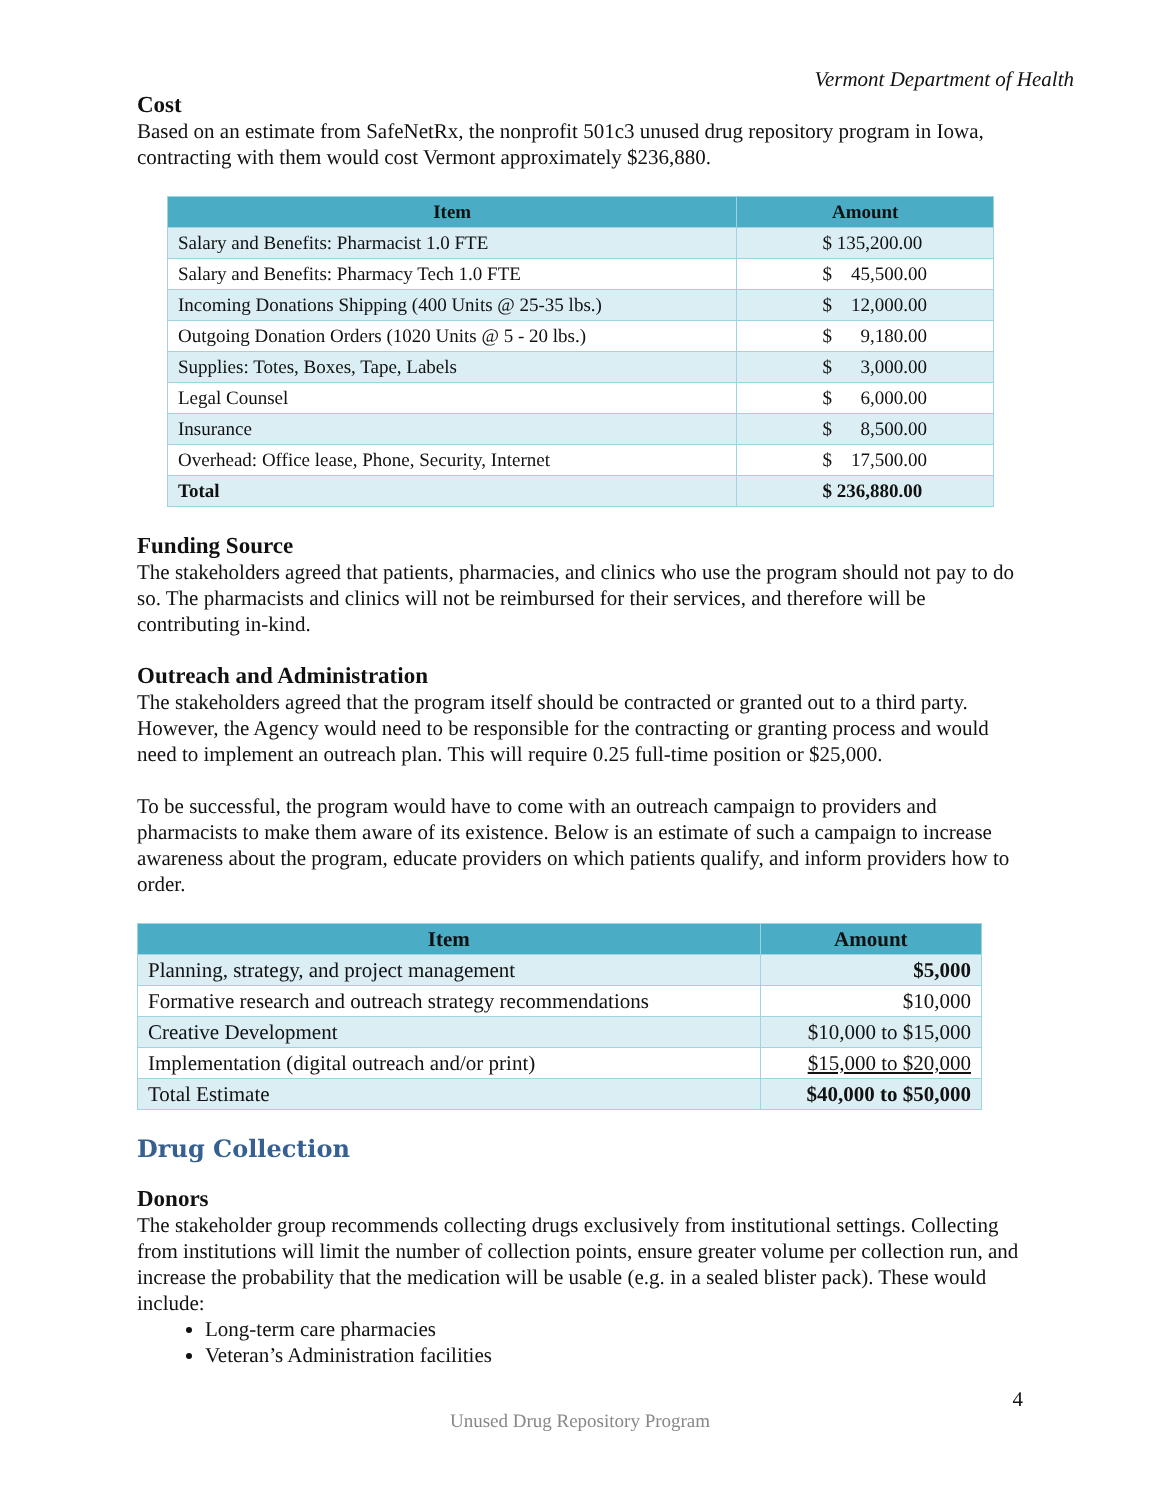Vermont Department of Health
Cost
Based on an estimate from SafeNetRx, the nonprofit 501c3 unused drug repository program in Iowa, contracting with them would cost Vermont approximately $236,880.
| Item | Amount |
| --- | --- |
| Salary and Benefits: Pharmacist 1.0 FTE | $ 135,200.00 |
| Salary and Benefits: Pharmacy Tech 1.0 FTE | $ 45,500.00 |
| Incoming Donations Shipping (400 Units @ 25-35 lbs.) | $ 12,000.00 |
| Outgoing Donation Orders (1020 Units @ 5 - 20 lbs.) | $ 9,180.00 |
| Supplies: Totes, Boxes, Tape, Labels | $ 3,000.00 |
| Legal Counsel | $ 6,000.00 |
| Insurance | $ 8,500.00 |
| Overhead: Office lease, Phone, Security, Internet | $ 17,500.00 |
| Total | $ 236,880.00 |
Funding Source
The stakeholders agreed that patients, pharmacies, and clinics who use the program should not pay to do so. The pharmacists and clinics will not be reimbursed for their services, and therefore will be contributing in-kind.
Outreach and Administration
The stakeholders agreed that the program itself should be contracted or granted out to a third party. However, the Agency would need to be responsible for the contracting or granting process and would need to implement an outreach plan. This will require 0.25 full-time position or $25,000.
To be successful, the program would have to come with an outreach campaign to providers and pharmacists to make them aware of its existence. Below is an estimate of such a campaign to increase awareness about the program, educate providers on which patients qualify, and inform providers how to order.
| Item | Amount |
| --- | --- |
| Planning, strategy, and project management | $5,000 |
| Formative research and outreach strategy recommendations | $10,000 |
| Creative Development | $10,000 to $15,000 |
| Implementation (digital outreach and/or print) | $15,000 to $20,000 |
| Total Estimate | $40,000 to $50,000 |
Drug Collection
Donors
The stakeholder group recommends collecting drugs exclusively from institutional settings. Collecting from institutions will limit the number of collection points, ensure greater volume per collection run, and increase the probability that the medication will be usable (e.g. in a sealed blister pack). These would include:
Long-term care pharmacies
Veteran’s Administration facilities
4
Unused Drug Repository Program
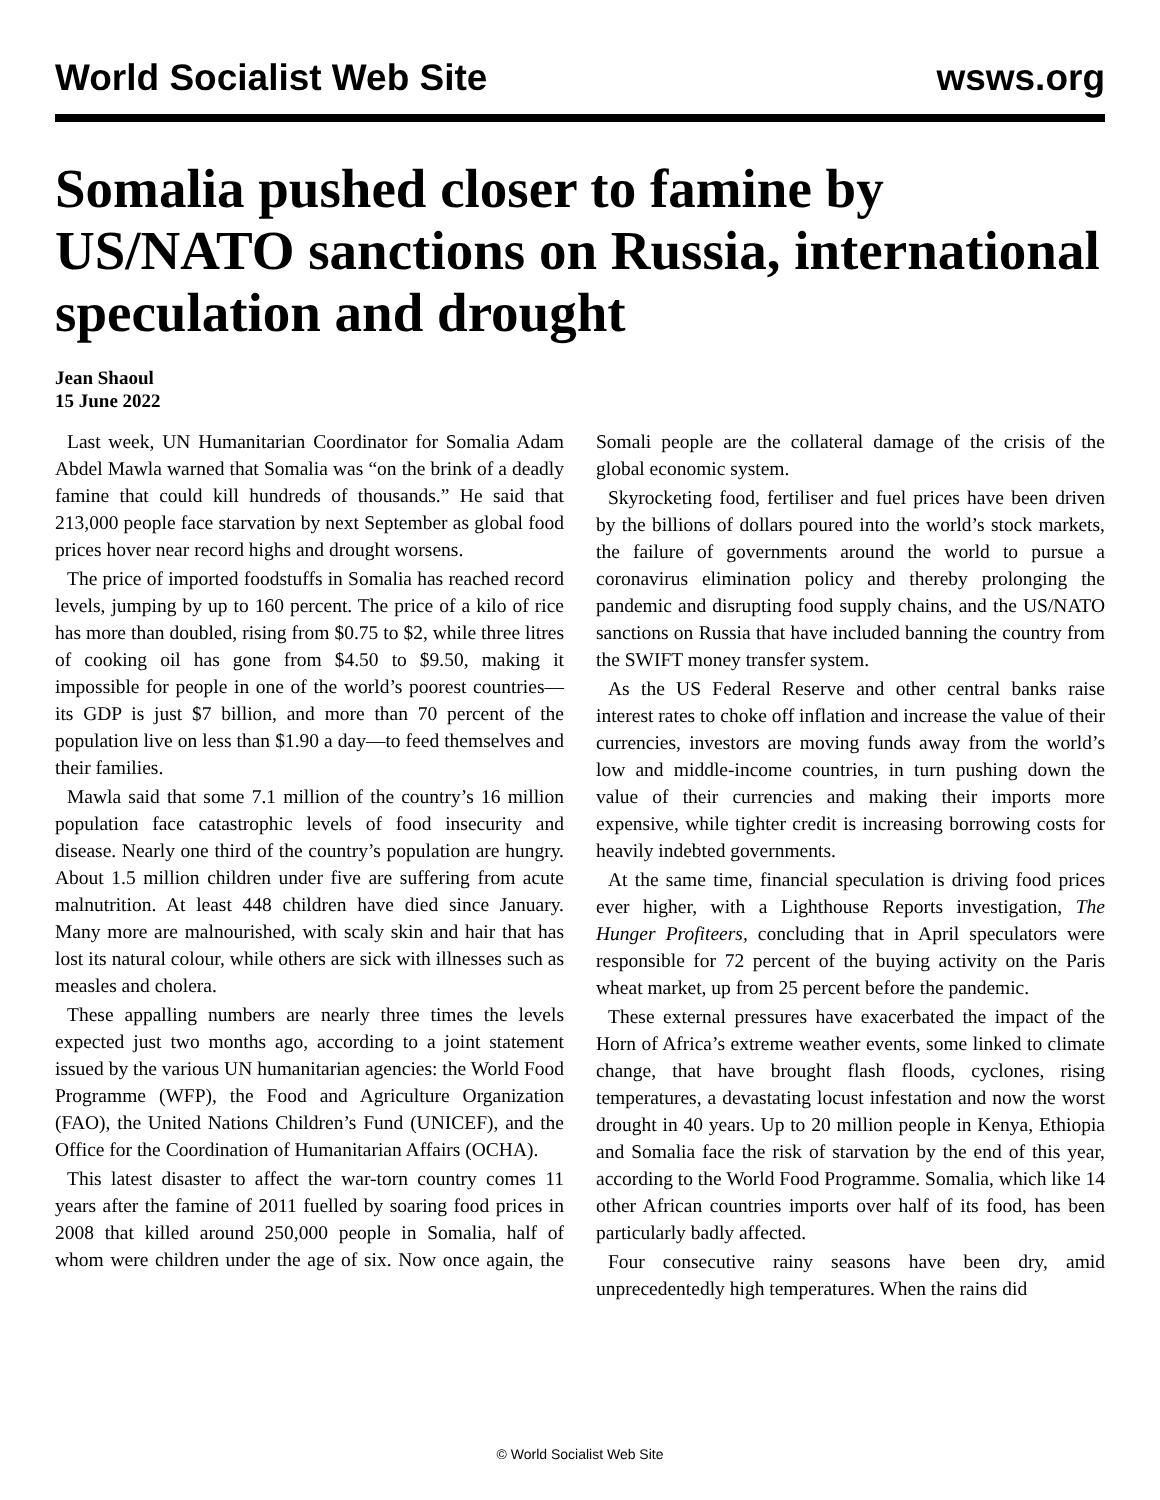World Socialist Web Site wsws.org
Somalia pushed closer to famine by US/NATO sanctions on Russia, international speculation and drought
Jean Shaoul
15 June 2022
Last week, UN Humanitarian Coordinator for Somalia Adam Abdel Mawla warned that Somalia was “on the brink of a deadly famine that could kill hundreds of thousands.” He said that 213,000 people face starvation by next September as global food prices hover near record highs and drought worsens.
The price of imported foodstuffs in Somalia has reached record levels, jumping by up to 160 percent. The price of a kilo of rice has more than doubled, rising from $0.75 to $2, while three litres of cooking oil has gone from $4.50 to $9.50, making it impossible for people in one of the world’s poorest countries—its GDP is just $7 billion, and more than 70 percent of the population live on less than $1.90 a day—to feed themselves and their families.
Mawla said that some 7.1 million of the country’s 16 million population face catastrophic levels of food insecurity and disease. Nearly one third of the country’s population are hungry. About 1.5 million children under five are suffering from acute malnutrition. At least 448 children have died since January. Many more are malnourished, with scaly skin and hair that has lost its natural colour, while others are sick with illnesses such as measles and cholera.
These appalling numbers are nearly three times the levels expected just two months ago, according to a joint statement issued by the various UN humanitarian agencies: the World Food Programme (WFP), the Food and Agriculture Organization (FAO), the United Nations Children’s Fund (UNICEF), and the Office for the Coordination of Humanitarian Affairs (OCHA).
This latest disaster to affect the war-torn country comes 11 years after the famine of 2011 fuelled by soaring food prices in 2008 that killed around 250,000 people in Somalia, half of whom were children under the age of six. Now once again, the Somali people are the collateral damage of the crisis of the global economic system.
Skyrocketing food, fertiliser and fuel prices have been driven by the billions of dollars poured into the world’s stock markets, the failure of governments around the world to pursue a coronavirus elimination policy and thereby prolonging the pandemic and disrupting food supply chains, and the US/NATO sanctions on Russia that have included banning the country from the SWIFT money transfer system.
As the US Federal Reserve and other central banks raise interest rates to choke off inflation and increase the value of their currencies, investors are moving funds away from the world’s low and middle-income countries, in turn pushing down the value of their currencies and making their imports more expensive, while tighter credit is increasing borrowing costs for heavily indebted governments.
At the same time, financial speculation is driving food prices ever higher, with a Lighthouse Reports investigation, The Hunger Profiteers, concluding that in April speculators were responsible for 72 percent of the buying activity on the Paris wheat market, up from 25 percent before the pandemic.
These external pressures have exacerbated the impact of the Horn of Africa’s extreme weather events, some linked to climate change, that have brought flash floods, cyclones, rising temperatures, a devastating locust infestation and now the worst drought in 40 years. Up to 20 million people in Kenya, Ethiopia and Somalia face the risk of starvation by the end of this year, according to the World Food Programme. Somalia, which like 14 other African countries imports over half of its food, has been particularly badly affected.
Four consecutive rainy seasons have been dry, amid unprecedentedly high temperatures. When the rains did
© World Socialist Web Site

= = = = = = =

*Problem to work on*. Retype the records verbatim, but not their images.

*Written answer*.
Vermont Department of Health
Cost
Based on an estimate from SafeNetRx, the nonprofit 501c3 unused drug repository program in Iowa, contracting with them would cost Vermont approximately $236,880.
| Item | Amount |
| --- | --- |
| Salary and Benefits: Pharmacist 1.0 FTE | $ 135,200.00 |
| Salary and Benefits: Pharmacy Tech 1.0 FTE | $ 45,500.00 |
| Incoming Donations Shipping (400 Units @ 25-35 lbs.) | $ 12,000.00 |
| Outgoing Donation Orders (1020 Units @ 5 - 20 lbs.) | $ 9,180.00 |
| Supplies: Totes, Boxes, Tape, Labels | $ 3,000.00 |
| Legal Counsel | $ 6,000.00 |
| Insurance | $ 8,500.00 |
| Overhead: Office lease, Phone, Security, Internet | $ 17,500.00 |
| Total | $ 236,880.00 |
Funding Source
The stakeholders agreed that patients, pharmacies, and clinics who use the program should not pay to do so. The pharmacists and clinics will not be reimbursed for their services, and therefore will be contributing in-kind.
Outreach and Administration
The stakeholders agreed that the program itself should be contracted or granted out to a third party. However, the Agency would need to be responsible for the contracting or granting process and would need to implement an outreach plan. This will require 0.25 full-time position or $25,000.
To be successful, the program would have to come with an outreach campaign to providers and pharmacists to make them aware of its existence. Below is an estimate of such a campaign to increase awareness about the program, educate providers on which patients qualify, and inform providers how to order.
| Item | Amount |
| --- | --- |
| Planning, strategy, and project management | $5,000 |
| Formative research and outreach strategy recommendations | $10,000 |
| Creative Development | $10,000 to $15,000 |
| Implementation (digital outreach and/or print) | $15,000 to $20,000 |
| Total Estimate | $40,000 to $50,000 |
Drug Collection
Donors
The stakeholder group recommends collecting drugs exclusively from institutional settings. Collecting from institutions will limit the number of collection points, ensure greater volume per collection run, and increase the probability that the medication will be usable (e.g. in a sealed blister pack). These would include:
Long-term care pharmacies
Veteran’s Administration facilities
4
Unused Drug Repository Program
World Socialist Web Site wsws.org
Somalia pushed closer to famine by US/NATO sanctions on Russia, international speculation and drought
Jean Shaoul
15 June 2022
Last week, UN Humanitarian Coordinator for Somalia Adam Abdel Mawla warned that Somalia was “on the brink of a deadly famine that could kill hundreds of thousands.” He said that 213,000 people face starvation by next September as global food prices hover near record highs and drought worsens.
The price of imported foodstuffs in Somalia has reached record levels, jumping by up to 160 percent. The price of a kilo of rice has more than doubled, rising from $0.75 to $2, while three litres of cooking oil has gone from $4.50 to $9.50, making it impossible for people in one of the world’s poorest countries—its GDP is just $7 billion, and more than 70 percent of the population live on less than $1.90 a day—to feed themselves and their families.
Mawla said that some 7.1 million of the country’s 16 million population face catastrophic levels of food insecurity and disease. Nearly one third of the country’s population are hungry. About 1.5 million children under five are suffering from acute malnutrition. At least 448 children have died since January. Many more are malnourished, with scaly skin and hair that has lost its natural colour, while others are sick with illnesses such as measles and cholera.
These appalling numbers are nearly three times the levels expected just two months ago, according to a joint statement issued by the various UN humanitarian agencies: the World Food Programme (WFP), the Food and Agriculture Organization (FAO), the United Nations Children’s Fund (UNICEF), and the Office for the Coordination of Humanitarian Affairs (OCHA).
This latest disaster to affect the war-torn country comes 11 years after the famine of 2011 fuelled by soaring food prices in 2008 that killed around 250,000 people in Somalia, half of whom were children under the age of six. Now once again, the Somali people are the collateral damage of the crisis of the global economic system.
Skyrocketing food, fertiliser and fuel prices have been driven by the billions of dollars poured into the world’s stock markets, the failure of governments around the world to pursue a coronavirus elimination policy and thereby prolonging the pandemic and disrupting food supply chains, and the US/NATO sanctions on Russia that have included banning the country from the SWIFT money transfer system.
As the US Federal Reserve and other central banks raise interest rates to choke off inflation and increase the value of their currencies, investors are moving funds away from the world’s low and middle-income countries, in turn pushing down the value of their currencies and making their imports more expensive, while tighter credit is increasing borrowing costs for heavily indebted governments.
At the same time, financial speculation is driving food prices ever higher, with a Lighthouse Reports investigation, The Hunger Profiteers, concluding that in April speculators were responsible for 72 percent of the buying activity on the Paris wheat market, up from 25 percent before the pandemic.
These external pressures have exacerbated the impact of the Horn of Africa’s extreme weather events, some linked to climate change, that have brought flash floods, cyclones, rising temperatures, a devastating locust infestation and now the worst drought in 40 years. Up to 20 million people in Kenya, Ethiopia and Somalia face the risk of starvation by the end of this year, according to the World Food Programme. Somalia, which like 14 other African countries imports over half of its food, has been particularly badly affected.
Four consecutive rainy seasons have been dry, amid unprecedentedly high temperatures. When the rains did
© World Socialist Web Site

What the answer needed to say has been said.